Dal 1° luglio il bonus Renzi lascerà il passo ai più favorevoli trattamenti integrativi dei redditi di lavoro dipendente e assimilati introdotti dal decreto legge 3/2020.
L’articolo 1 del decreto introduce infatti un trattamento integrativo, non imponibile, di importo pari a 600 euro per il 2020 elevati a 1.200 euro per il 2021; il bonus mensile erogabile, da rapportarsi all’effettivo periodo di lavoro, è quindi pari a 100 euro (in luogo degli 80 previsti dal bonus Renzi).
L’ambito di applicazione soggettivo include i titolari di redditi di lavoro dipendente e assimilati - articolo 49, comma 1, lettera a) e articolo 50, comma 1, lettere a), b), c), c-bis), d), h-bis), l) del Tuir -, i quali, nell’anno di erogazione, registrino un reddito complessivo non superiore a 28mila euro. La platea di interessati dalla nuova misura, quindi, si presenta più ampia rispetto a quella del bonus Renzi (riconosciuto a fronte di un reddito complessivo annuo non superiore a 26mila euro), ferma restando l’esclusione delle persone «incapienti». Tuttavia, per effetto dell’articolo 128 del decreto rilancio, viene erogato comunque a chi diventa incapiente per effetto delle misure di prevenzione e contenimento dell’epidemia (ad esempio a seguito di cassa integrazione).
Il novero degli interessati dalla riduzione del cuneo fiscale, peraltro, è ancor più ampio se si considera che l’articolo 2 del decreto prevede, per il 2020, un’ulteriore detrazione d’imposta per i titolari di redditi di lavoro dipendente e assimilati con reddito complessivo compreso tra i 28mila e i 40mila euro annui, da rapportarsi al periodo di lavoro e di ammontare inversamente proporzionale al reddito complessivo del dipendente.
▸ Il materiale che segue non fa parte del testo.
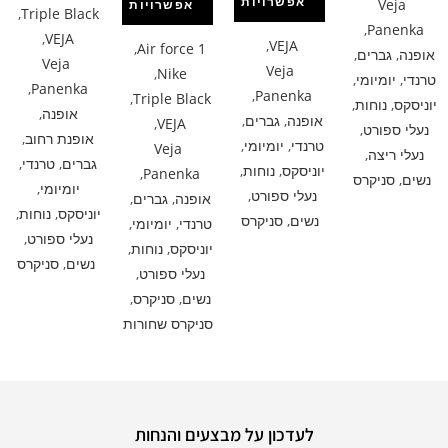
אפשרויות
Veja
אפשרויות
,
Triple Black
,
Panenka
,
VEJA
,
VEJA
,
Air force 1
אופנה
,
גברים
,
Veja
Veja
,
Nike
טרנדי
,
יומיומי
,
,
Panenka
,
Panenka
,
Triple Black
יוניסקס
,
נוחות
,
אופנה
,
אופנה
,
גברים
,
,
VEJA
נעלי ספורט
,
אופנת רחוב
,
טרנדי
,
יומיומי
,
Veja
נעלי ריצה
,
גברים
,
טרנדי
,
יוניסקס
,
נוחות
,
,
Panenka
נשים
,
סניקרס
יומיומי
,
נעלי ספורט
,
אופנה
,
גברים
,
יוניסקס
,
נוחות
,
נשים
,
סניקרס
טרנדי
,
יומיומי
,
נעלי ספורט
,
יוניסקס
,
נוחות
,
נשים
,
סניקרס
נעלי ספורט
,
נשים
,
סניקרס
,
סניקרס שחורות
לעדכון על מבצעים והנחות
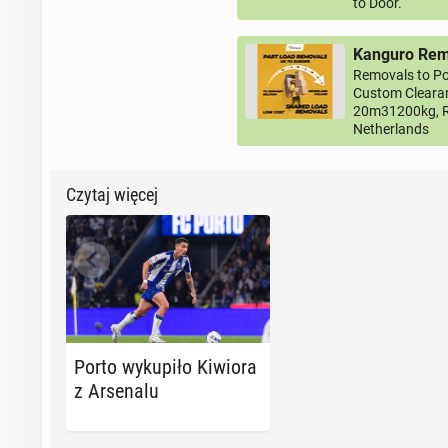
to Door.
Kanguro Remo
Removals to Po
Custom Clearan
20m31200kg, R
Netherlands
Czytaj więcej
Porto wy­ku­pi­ło Kiwiora
z Ar­se­na­lu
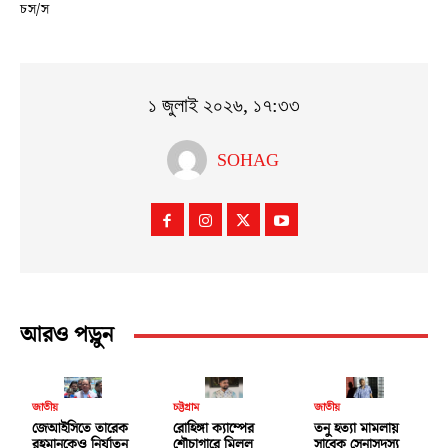
চস/স
১ জুলাই ২০২৬, ১৭:৩৩
SOHAG
আরও পড়ুন
জাতীয়
চট্টগ্রাম
জাতীয়
জেআইসিতে তারেক
রোহিঙ্গা ক্যাম্পের
তনু হত্যা মামলায়
রহমানকেও নির্যাতন
শৌচাগারে মিলল
সাবেক সেনাসদস্য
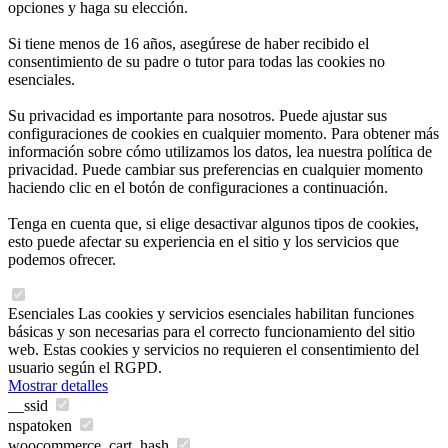
opciones y haga su elección.
Si tiene menos de 16 años, asegúrese de haber recibido el
consentimiento de su padre o tutor para todas las cookies no
esenciales.
Su privacidad es importante para nosotros. Puede ajustar sus
configuraciones de cookies en cualquier momento. Para obtener más
información sobre cómo utilizamos los datos, lea nuestra política de
privacidad. Puede cambiar sus preferencias en cualquier momento
haciendo clic en el botón de configuraciones a continuación.
Tenga en cuenta que, si elige desactivar algunos tipos de cookies,
esto puede afectar su experiencia en el sitio y los servicios que
podemos ofrecer.
Esenciales
Las cookies y servicios esenciales habilitan funciones
básicas y son necesarias para el correcto funcionamiento del sitio
web. Estas cookies y servicios no requieren el consentimiento del
usuario según el RGPD.
Mostrar detalles
__ssid
nspatoken
woocommerce_cart_hash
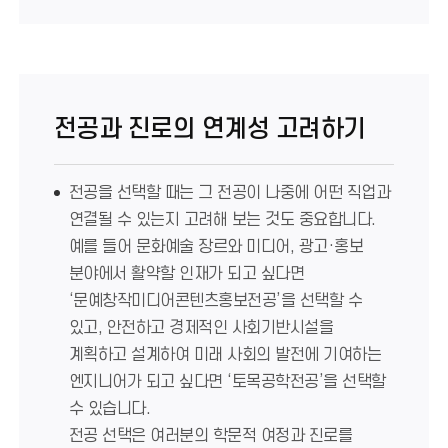
전공과 진로의 연계성 고려하기
전공을 선택할 때는 그 전공이 나중에 어떤 직업과
연결될 수 있는지 고려해 보는 것도 중요합니다.
예를 들어 문화예술 장르와 미디어, 광고·홍보
분야에서 활약할 인재가 되고 싶다면
‘문예창작미디어콘텐츠홍보전공’을 선택할 수
있고, 안전하고 경제적인 사회기반시설을
계획하고 설계하여 미래 사회의 발전에 기여하는
엔지니어가 되고 싶다면 ‘토목공학전공’을 선택할
수 있습니다.
전공 선택은 여러분의 학문적 여정과 진로를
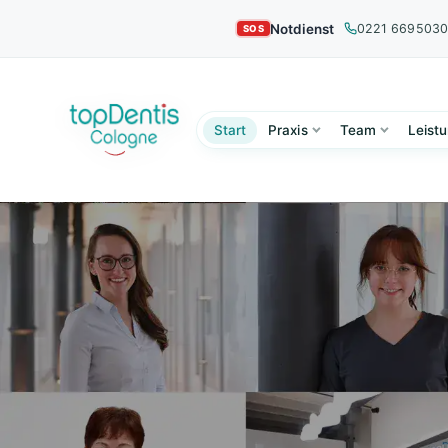
Notdienst
0221 669503
Start
Praxis
Team
Leist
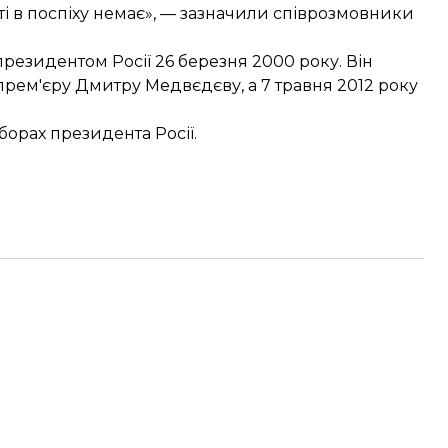
ті в поспіху немає», — зазначили співрозмовники
езидентом Росії 26 березня 2000 року. Він
 прем'єру Дмитру Медвєдєву, а 7 травня 2012 року
борах президента Росії
.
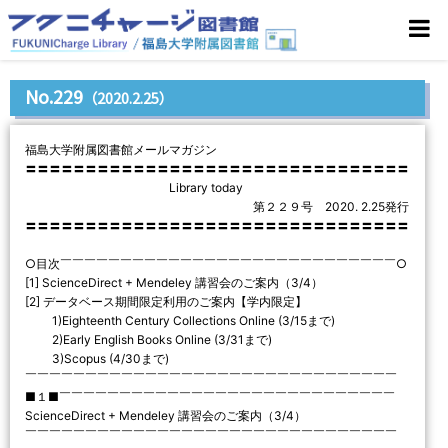
No.229
（2020.2.25）
福島大学附属図書館メールマガジン
〓〓〓〓〓〓〓〓〓〓〓〓〓〓〓〓〓〓〓〓〓〓〓〓〓〓〓〓〓〓〓〓
Library today
第２２９号 2020. 2.25発行
〓〓〓〓〓〓〓〓〓〓〓〓〓〓〓〓〓〓〓〓〓〓〓〓〓〓〓〓〓〓〓〓
○目次￣￣￣￣￣￣￣￣￣￣￣￣￣￣￣￣￣￣￣￣￣￣￣￣￣￣￣￣○
[1] ScienceDirect + Mendeley 講習会のご案内（3/4）
[2] データベース期間限定利用のご案内【学内限定】
1)Eighteenth Century Collections Online (3/15まで)
2)Early English Books Online (3/31まで)
3)Scopus (4/30まで)
￣￣￣￣￣￣￣￣￣￣￣￣￣￣￣￣￣￣￣￣￣￣￣￣￣￣￣￣￣￣￣
■１■￣￣￣￣￣￣￣￣￣￣￣￣￣￣￣￣￣￣￣￣￣￣￣￣￣￣￣￣
ScienceDirect + Mendeley 講習会のご案内（3/4）
￣￣￣￣￣￣￣￣￣￣￣￣￣￣￣￣￣￣￣￣￣￣￣￣￣￣￣￣￣￣￣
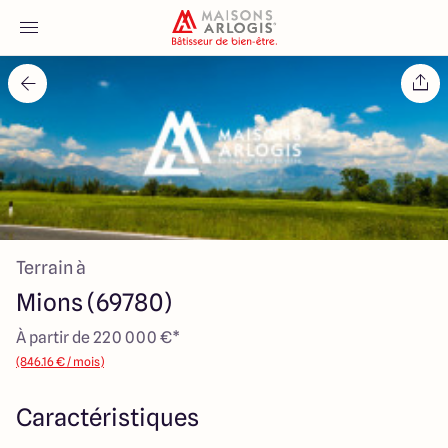
Accueil
Nos maisons
Nos annonces
Terrain à
Votre projet
Mions (69780)
Qui sommes-nous
À partir de 220 000 €*
(846.16 € / mois)
Caractéristiques
Maisons ARLOGIS Lyon Est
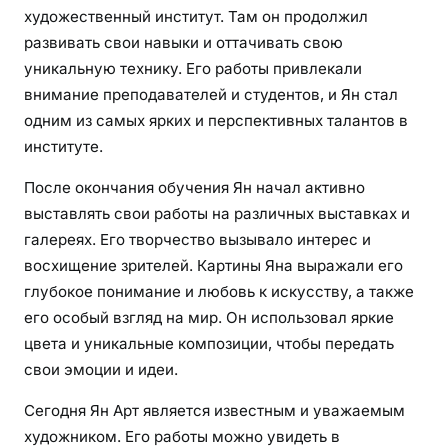
художественный институт. Там он продолжил
развивать свои навыки и оттачивать свою
уникальную технику. Его работы привлекали
внимание преподавателей и студентов, и Ян стал
одним из самых ярких и перспективных талантов в
институте.
После окончания обучения Ян начал активно
выставлять свои работы на различных выставках и
галереях. Его творчество вызывало интерес и
восхищение зрителей. Картины Яна выражали его
глубокое понимание и любовь к искусству, а также
его особый взгляд на мир. Он использовал яркие
цвета и уникальные композиции, чтобы передать
свои эмоции и идеи.
Сегодня Ян Арт является известным и уважаемым
художником. Его работы можно увидеть в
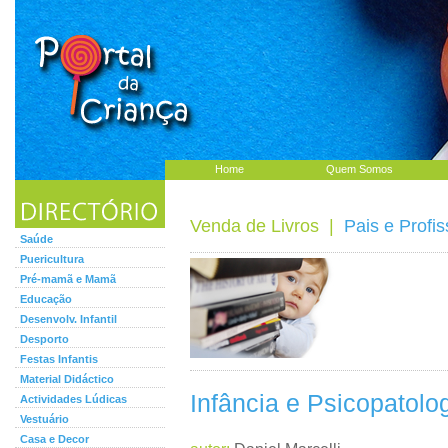
Home
Quem Somos
Venda de Livros
|
Pais e Profis
Saúde
Puericultura
Pré-mamã e Mamã
Educação
Desenvolv. Infantil
Desporto
Festas Infantis
Material Didáctico
Infância e Psicopatolo
Actividades Lúdicas
Vestuário
Casa e Decor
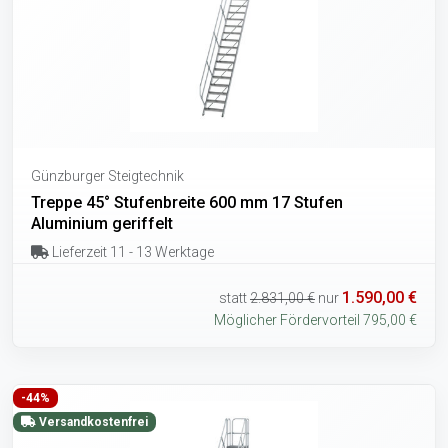
Günzburger Steigtechnik
Treppe 45° Stufenbreite 600 mm 17 Stufen
Aluminium geriffelt
Lieferzeit 11 - 13 Werktage
1.590,00 €
statt
2.831,00 €
nur
Möglicher Fördervorteil 795,00 €
-44%
Versandkostenfrei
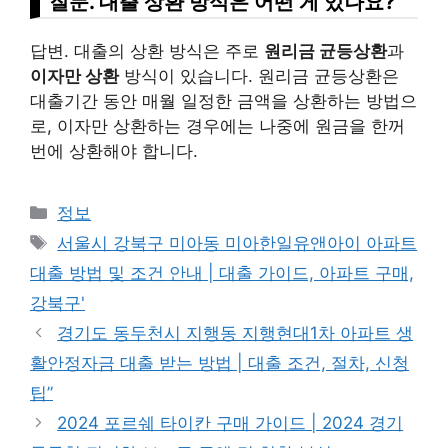
질문. 대출 상환 방식은 어떤 게 있나요?
답변. 대출의 상환 방식은 주로
원리금 균등상환
과
이자만 상환
방식이 있습니다. 원리금 균등상환은
대출기간 동안 매월 일정한 금액을 상환하는 방법으
로, 이자만 상환하는 경우에는 나중에 원금을 한꺼
번에 상환해야 합니다.
Categories
정보
Tags
서울시 강북구 미아동 미아한일유앤아이 아파트
대출 방법 및 조건 안내 | 대출 가이드, 아파트 구매,
강북구'
경기도 동두천시 지행동 지행현대1차 아파트 생
활안정자금 대출 받는 방법 | 대출 조건, 절차, 신청
팁”
2024 포르쉐 타이칸 구매 가이드 | 2024 경기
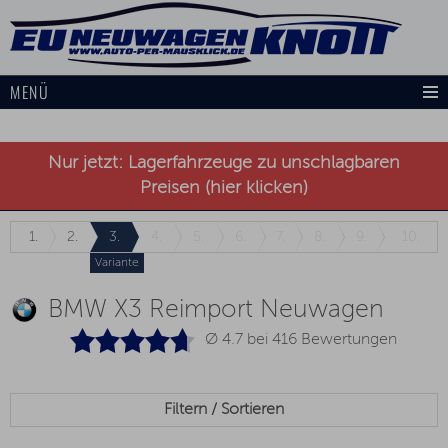
MENÜ
Nur jetzt: Lagerfahrzeuge zu unschlagbaren
Preisen (hier klicken)
1.
2.
3.
4.
5.
6.
7.
8.
9.
10.
Variante
BMW X3 Reimport Neuwagen
Ø 4.7 bei
416
Bewertungen
Filtern / Sortieren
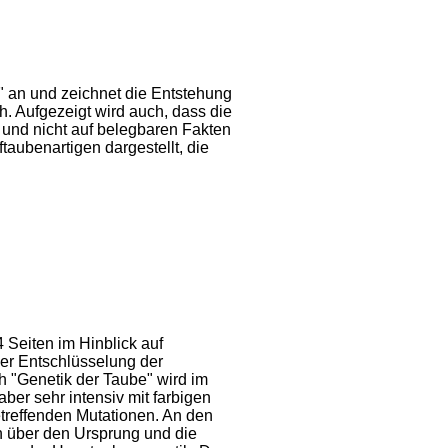
" an und zeichnet die Entstehung
h. Aufgezeigt wird auch, dass die
n und nicht auf belegbaren Fakten
aubenartigen dargestellt, die
 Seiten im Hinblick auf
der Entschlüsselung der
h "Genetik der Taube" wird im
ber sehr intensiv mit farbigen
etreffenden Mutationen. An den
n über den Ursprung und die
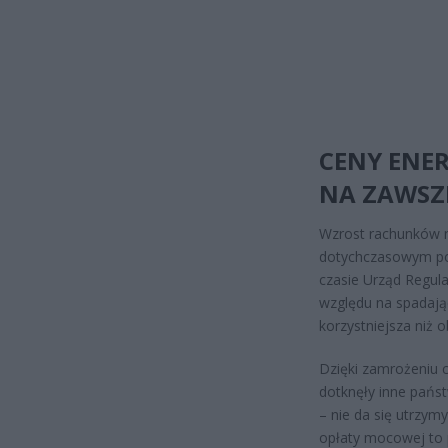
CENY ENER
NA ZAWSZ
Wzrost rachunków n
dotychczasowym poz
czasie Urząd Regula
względu na spadając
korzystniejsza niż
Dzięki zamrożeniu 
dotknęły inne państ
– nie da się utrzy
opłaty mocowej to p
Infatti per questi ultimi i 100 euro mensili riconosciuti a chi guadagna 28mila euro scendono a 16 con un reddito di 39mila e si azzerano a 40mila.
In base all’articolo 3, comma 2, del Dl 3/2020 il reddito complessivo va computato al lordo della quota esente dei redditi agevolati per i docenti e ricercatori rientrati dall’estero (articolo 44, comma 1, Dl 78/2010) e per i lavoratori impatriati (articolo 16 del Dlgs 147/2015), ma al netto di quello dell’immobile adibito ad abitazione principale e delle relative pertinenze.
Da un punto di vista operativo, il trattamento integrativo dovrà essere riconosciuto in via automatica dai sostituti d’imposta, che dovranno ripartirlo fra le retribuzioni erogate da luglio, maturando, nei confronti dell’Erario, un credito d’imposta di pari ammontare da utilizzare in compensazione in base all’articolo 17 del Dlgs 241/1997.
Successivamente, in sede di conguaglio di fine anno, i sostituti dovranno verificare l’effettiva spettanza dei benefici, procedendo al recupero, nei confronti dei lavoratori, di quanto impropriamente riconosciuto. L’operazione, se relativa a somme eccedenti i 60 euro, dovrà avvenire in otto rate di pari ammontare a partire dalla prima retribuzione interessata dagli effetti del conguaglio di fine anno.
La situazione economico-lavorativa attuale, però, potrebbe far maturare il diritto al trattamento a chi in condizioni normali guadagnerebbe di più di 28mila o 40mila euro. Di conseguenza il datore di lavoro potrebbe già tener conto della riduzione prospettica della retribuzione ed erogare il bonus mese per mese. In alternativa potrebbe riconoscerlo a fine anno.
L’agevolazione del trattamento integrativo è stata originariamente concepita come misura “ponte” verso una complessiva revisione degli strumenti di sostegno al reddito e del sistema delle detrazioni per i percettori di reddito di lavoro dipendente ed assimilato: è pertanto probabile – oltre che auspicabile - che tale intervento programmatico verrà realizzato nel più ampio disegno di riforma fiscale all’esame del Governo.